▶ [Exercise instructions]:
A. Decide whether each statement agrees with the passage on NATO's eastern flank: (i) ethnic Russians make up roughly a quarter of the population in both Latvia and Estonia; (ii) Kaliningrad lies between Lithuania and Belarus; (iii) NATO has 30 members. Answer yes or no for each and quote the deciding words.
B. Write out the part of the passage on NATO's eastern flank starting with "The answer always" and going on through "Grybauskaite told reporters.", replacing "reporters" with "journalists".

▶ [Text under study]:
———

Last week, Russia launched a surprise military exercise involving “deepwater bombing and mine planting” on the Baltic Sea coast of its Kaliningrad exclave, which is nestled in between Lithuania and Poland. Lithuanian President Dalia Grybauskaite said the exercise shows that “Russia is trying to threaten all Europe and becoming unpredictable.” She's not alone in worrying. All across the former Soviet borderlands, leaders are looking at Russia’s naked play for Crimea and finding uncomfortable similarities. Ethnic Russians amount to roughly a quarter of the population in both Latvia and Estonia, and a majority in major cities like Narva and Daugavpils. If Simferopol can come back into the Russian fold, the Baltic leaders wonder, why not Narva?
The answer always given, of course, is that Poland and the Baltic States are members of both the European Union and, more importantly, the North Atlantic Treaty Organization. Any incursion into their territory would obligate a response from NATO’s 28 members, including the United States. "Thanks be to God, we are NATO members," Grybauskaite told reporters.
It’s hard to know if NATO’s eastern flank should be thanking God or praying to Him. Russia’s return to military adventurism in Europe comes at perhaps the weakest point in NATO’s 65-year history. The coalition’s disturbing lack of cohesion and preparedness for even small engagements, along with shifting American priorities, cast serious doubt on the guarantee of protection that made Eastern Europe so eager for NATO’s embrace.

———

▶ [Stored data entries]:

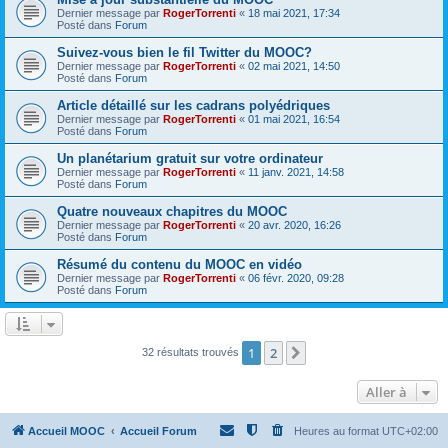
Dernier message par
RogerTorrenti
«
18 mai 2021, 17:34
Posté dans
Forum
Suivez-vous bien le fil Twitter du MOOC?
Dernier message par
RogerTorrenti
«
02 mai 2021, 14:50
Posté dans
Forum
Article détaillé sur les cadrans polyédriques
Dernier message par
RogerTorrenti
«
01 mai 2021, 16:54
Posté dans
Forum
Un planétarium gratuit sur votre ordinateur
Dernier message par
RogerTorrenti
«
11 janv. 2021, 14:58
Posté dans
Forum
Quatre nouveaux chapitres du MOOC
Dernier message par
RogerTorrenti
«
20 avr. 2020, 16:26
Posté dans
Forum
Résumé du contenu du MOOC en vidéo
Dernier message par
RogerTorrenti
«
06 févr. 2020, 09:28
Posté dans
Forum
1
2
Suivante
32 résultats trouvés
Aller à
Accueil MOOC
Accueil Forum
Heures au format
UTC+02:00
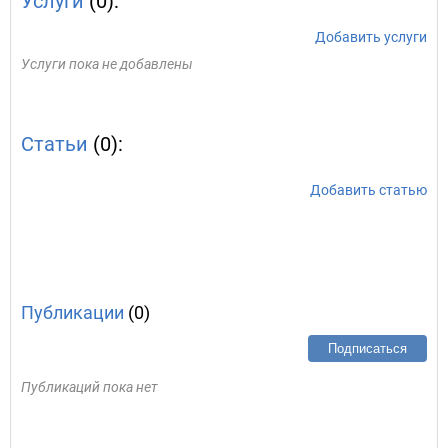
Услуги
(0):
Добавить услуги
Услуги пока не добавлены
Статьи
(0):
Добавить статью
Публикации
(0)
Подписаться
Публикаций пока нет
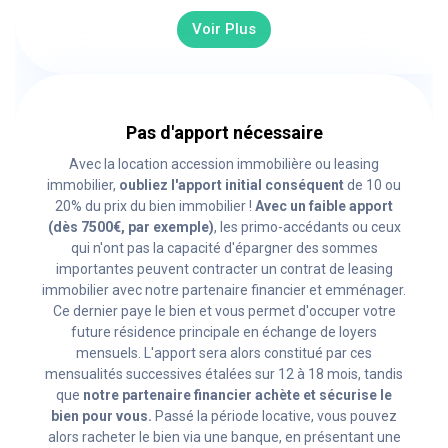
Voir Plus
Pas d'apport nécessaire
Avec la location accession immobilière ou leasing
immobilier,
oubliez l'apport initial conséquent
de 10 ou
20% du prix du bien immobilier !
Avec un faible apport
(dès 7500€, par exemple)
, les primo-accédants ou ceux
qui n'ont pas la capacité d'épargner des sommes
importantes peuvent contracter un contrat de leasing
immobilier avec notre partenaire financier et emménager.
Ce dernier paye le bien et vous permet d'occuper votre
future résidence principale en échange de loyers
mensuels. L'apport sera alors constitué par ces
mensualités successives étalées sur 12 à 18 mois, tandis
que
notre partenaire financier achète et sécurise le
bien pour vous.
Passé la période locative, vous pouvez
alors racheter le bien via une banque, en présentant une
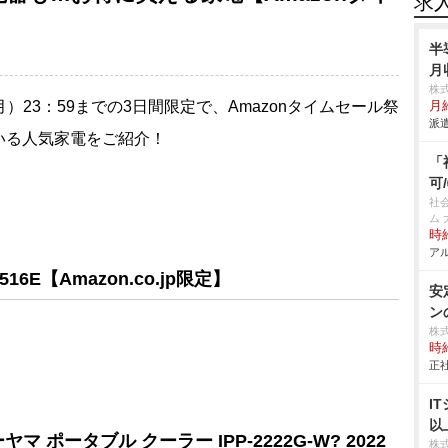
求
半
月
株
月）23：59までの3日間限定で、Amazonタイムセール祭
月
派遣
いる人気家電をご紹介！
「
可
社
ム 
時給
アル
16E【Amazon.co.jp限定】
安
ン
株
時給
正社
I
以
ポータブル クーラー IPP-2222G-W? 2022
株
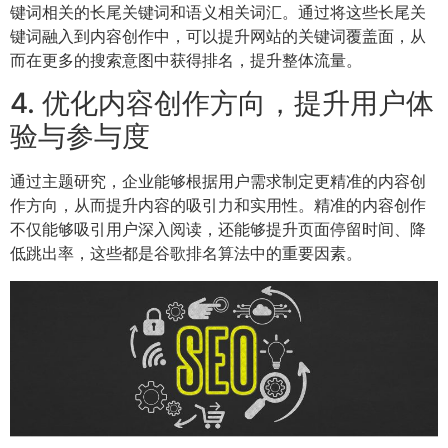
键词相关的长尾关键词和语义相关词汇。通过将这些长尾关
键词融入到内容创作中，可以提升网站的关键词覆盖面，从
而在更多的搜索意图中获得排名，提升整体流量。
4. 优化内容创作方向，提升用户体
验与参与度
通过主题研究，企业能够根据用户需求制定更精准的内容创
作方向，从而提升内容的吸引力和实用性。精准的内容创作
不仅能够吸引用户深入阅读，还能够提升页面停留时间、降
低跳出率，这些都是谷歌排名算法中的重要因素。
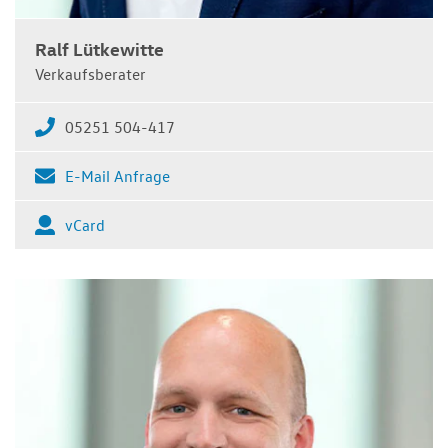
Ralf Lütkewitte
Verkaufsberater
05251 504-417
E-Mail Anfrage
vCard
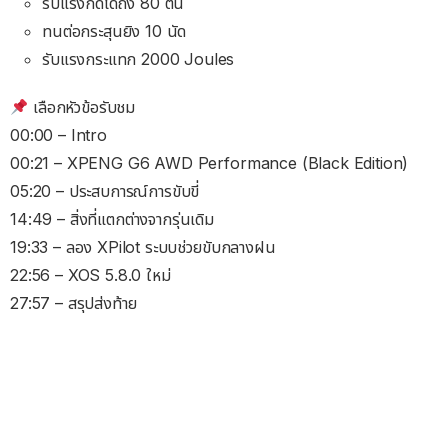
รับแรงกดได้ถึง 80 ตัน
ทนต่อกระสุนยิง 10 นัด
รับแรงกระแทก 2000 Joules
เลือกหัวข้อรับชม
00:00 – Intro
00:21 – XPENG G6 AWD Performance (Black Edition)
05:20 – ประสบการณ์การขับขี่
14:49 – สิ่งที่แตกต่างจากรุ่นเดิม
19:33 – ลอง XPilot ระบบช่วยขับกลางฝน
22:56 – XOS 5.8.0 ใหม่
27:57 – สรุปส่งท้าย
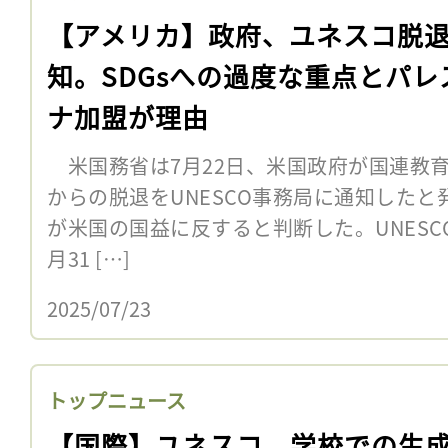
【アメリカ】政府、ユネスコ脱
知。SDGsへの過度な重点とパレ
ナ加盟が理由
米国務省は7月22日、米国政府が国連教育
からの脱退をUNESCO事務局に通知したと発
が米国の国益に反すると判断した。UNESCO
月31 […]
2025/07/23
トップニュース
【国際】ユネスコ、学校での生成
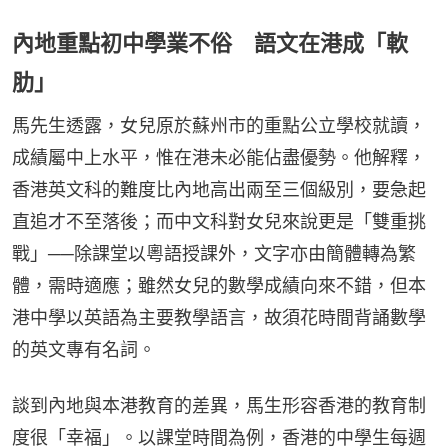
內地重點初中學業不俗 語文在港成「軟
肋」
馬先生透露，女兒原於蘇州市的重點公立學校就讀，
成績屬中上水平，惟在港未必能佔盡優勢。他解釋，
香港英文科的難度比內地高出兩至三個級別，要急起
直追才不至落後；而中文科對女兒來說更是「雙重挑
戰」──除課堂以粵語授課外，文字亦由簡體轉為繁
體，需時適應；雖然女兒的數學成績向來不錯，但本
港中學以英語為主要教學語言，故須花時間背誦數學
的英文專有名詞。
談到內地與本港教育的差異，馬生形容香港的教育制
度很「幸福」。以課堂時間為例，香港的中學生每週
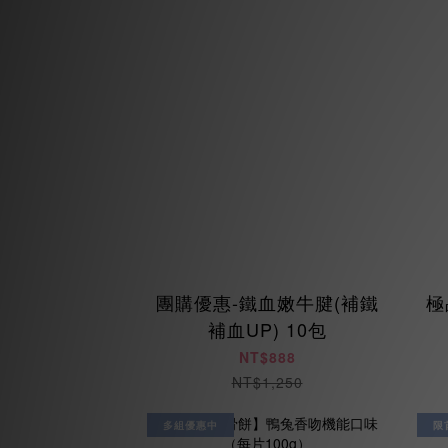
團購優惠-鐵血嫩牛腱(補鐵
極
補血UP) 10包
NT$888
NT$1,250
多組優惠中
限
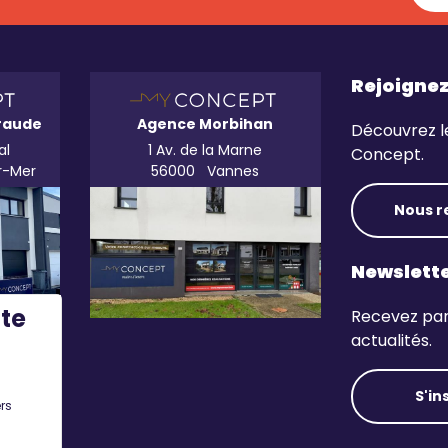
Rejoigne
raude
Agence Morbihan
Découvrez l
al
1 Av. de la Marne
Concept.
r-Mer
56000
Vannes
Nous r
Newslett
ite
Recevez par 
actualités.
S'in
rs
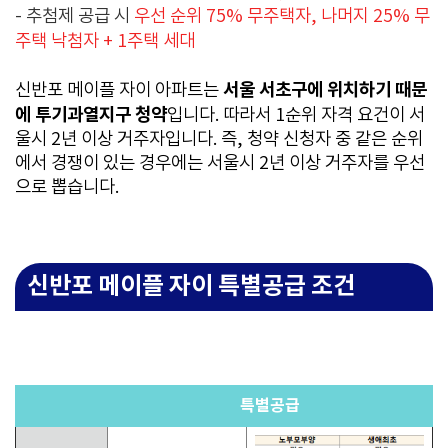
- 추첨제 공급 시
우선 순위 75% 무주택자, 나머지 25% 무
주택 낙첨자 + 1주택 세대
서울 서초구에 위치하기 때문
신반포 메이플 자이 아파트는
에 투기과열지구 청약
입니다. 따라서 1순위 자격 요건이 서
울시 2년 이상 거주자입니다. 즉, 청약 신청자 중 같은 순위
에서 경쟁이 있는 경우에는 서울시 2년 이상 거주자를 우선
으로 뽑습니다.
신반포 메이플 자이 특별공급 조건
특별공급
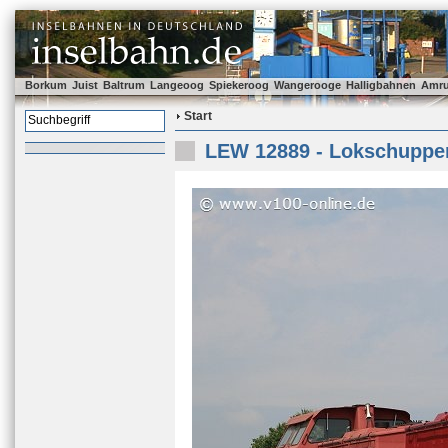
Borkum
Juist
Baltrum
Langeoog
Spiekeroog
Wangerooge
Halligbahnen
Amr
Start
LEW 12889 - Lokschuppen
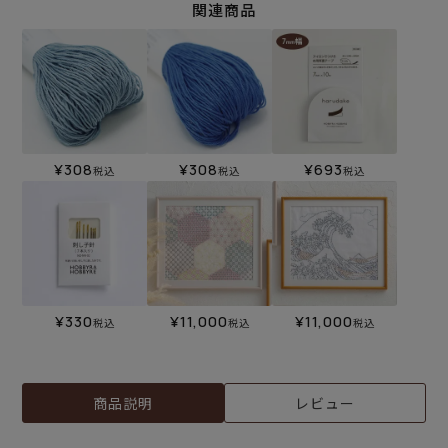
関連商品
¥
308
¥
308
¥
693
税込
税込
税込
¥
330
¥
11,000
¥
11,000
税込
税込
税込
商品説明
レビュー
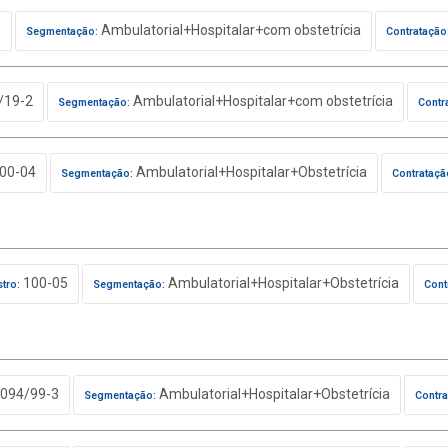
0
Ambulatorial+Hospitalar+com obstetrícia
Segmentação:
Contratação
/19-2
Ambulatorial+Hospitalar+com obstetrícia
Segmentação:
Contr
00-04
Ambulatorial+Hospitalar+Obstetrícia
Segmentação:
Contrataçã
100-05
Ambulatorial+Hospitalar+Obstetrícia
tro:
Segmentação:
Cont
094/99-3
Ambulatorial+Hospitalar+Obstetrícia
Segmentação:
Contra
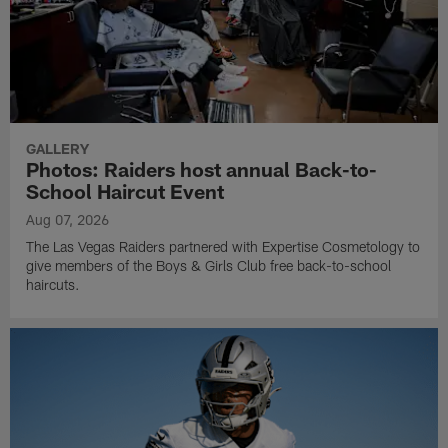
GALLERY
Photos: Raiders host annual Back-to-
School Haircut Event
Aug 07, 2026
The Las Vegas Raiders partnered with Expertise Cosmetology to
give members of the Boys & Girls Club free back-to-school
haircuts.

———

▶ [Task solutions]:
A.
(i) Yes: "Ethnic Russians amount to roughly a quarter of the population in both Latvia and Estonia"
(ii) No: "nestled in between Lithuania and Poland"
(iii) No: "a response from NATO’s 28 members"

B.
The answer always given, of course, is that Poland and the Baltic States are members of both the European Union and, more importantly, the North Atlantic Treaty Organization. Any incursion into their territory would obligate a response from NATO’s 28 members, including the United States. "Thanks be to God, we are NATO members," Grybauskaite told journalists.